Money may be required to run the business smoothly like marketing, buying stock and inventory or to make some capital investments like machines or land. If you do not make these investments at the time it is needed it can have a long term negative effect on the business. To arrange or outsource the funds, finance or loan is needed. There are a lot of lending companies which provide finance to small business owners, some of them may be govt. agencies as well.
Finance can be needed for short term as well as for long term purposes by the small business owners. Usually long term loans would be of a bigger amount than the short term loan. They can even be classified as secured and unsecured loans.

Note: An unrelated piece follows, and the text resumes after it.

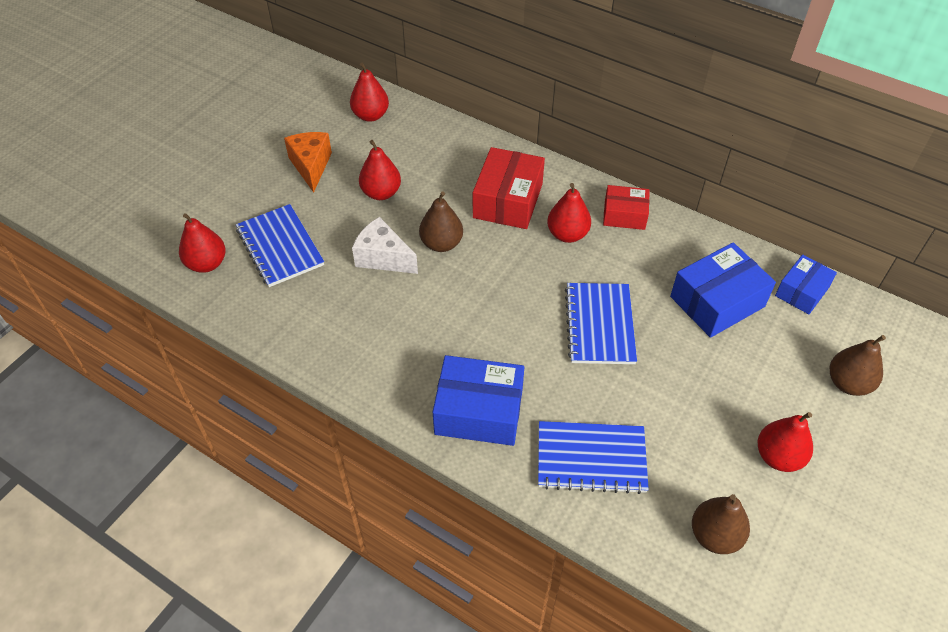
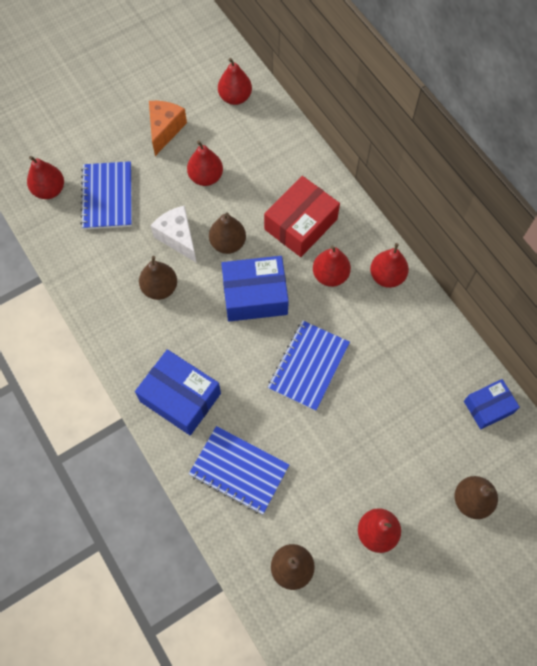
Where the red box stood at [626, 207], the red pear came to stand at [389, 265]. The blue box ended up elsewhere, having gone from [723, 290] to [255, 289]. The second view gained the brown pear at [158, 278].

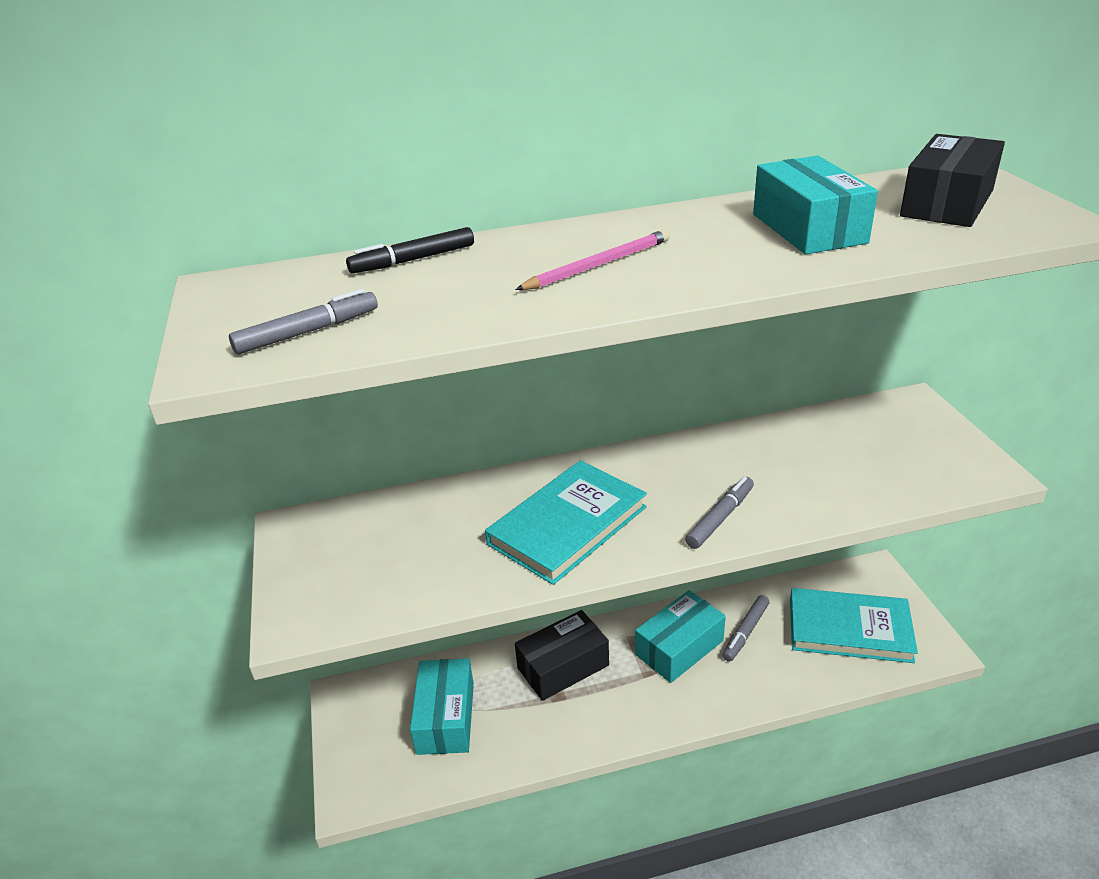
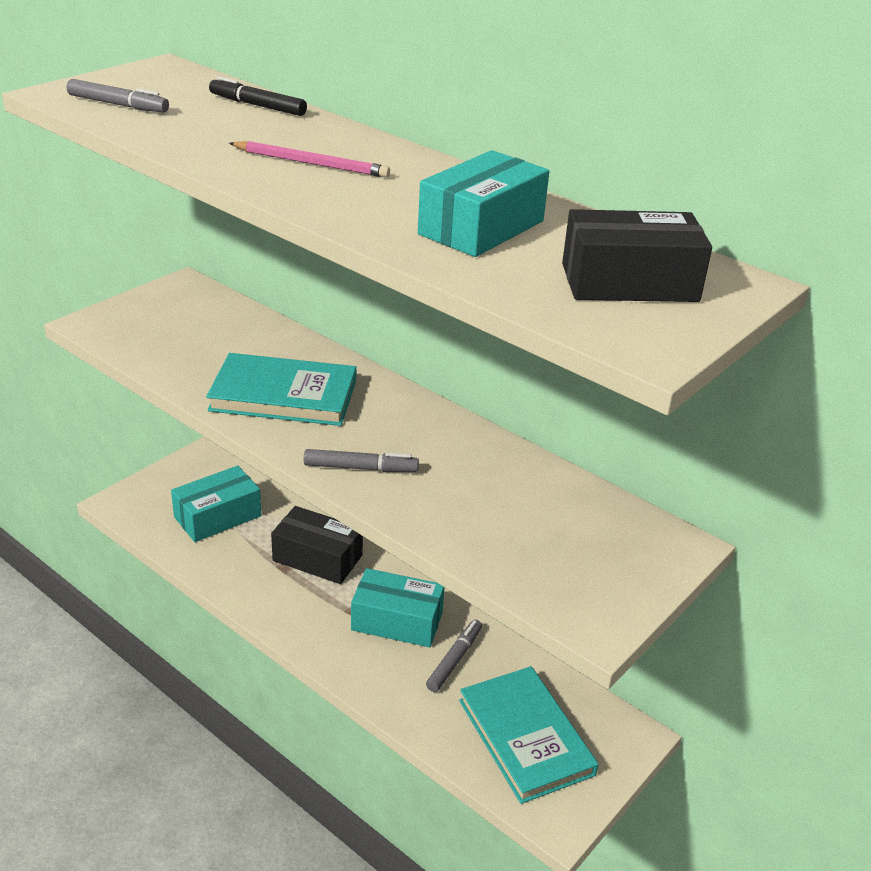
The grey marker at [745, 628] ended up facing another way, 120 degrees clockwise from before.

Secured loans are the ones in which borrower gives some asset as a security to the lender in case he is unable to pay the loan. For example if a borrower need a loan of 10 million$ for 20 years, he would have to pledge his property against the payment of the loan. In case he is unable to pay the loan he will be liable to give his property to the lender. These kind of loans are easily approved and the interest rates are lower than unsecured loans as the risk of the lender is lower here.
Unsecured loans are good as short term loans and they are usually expensive than secured ones. They are a good option if the business owner wants a loan for short term and the amount is not too big. He does nt have to pledge any asset against this loan.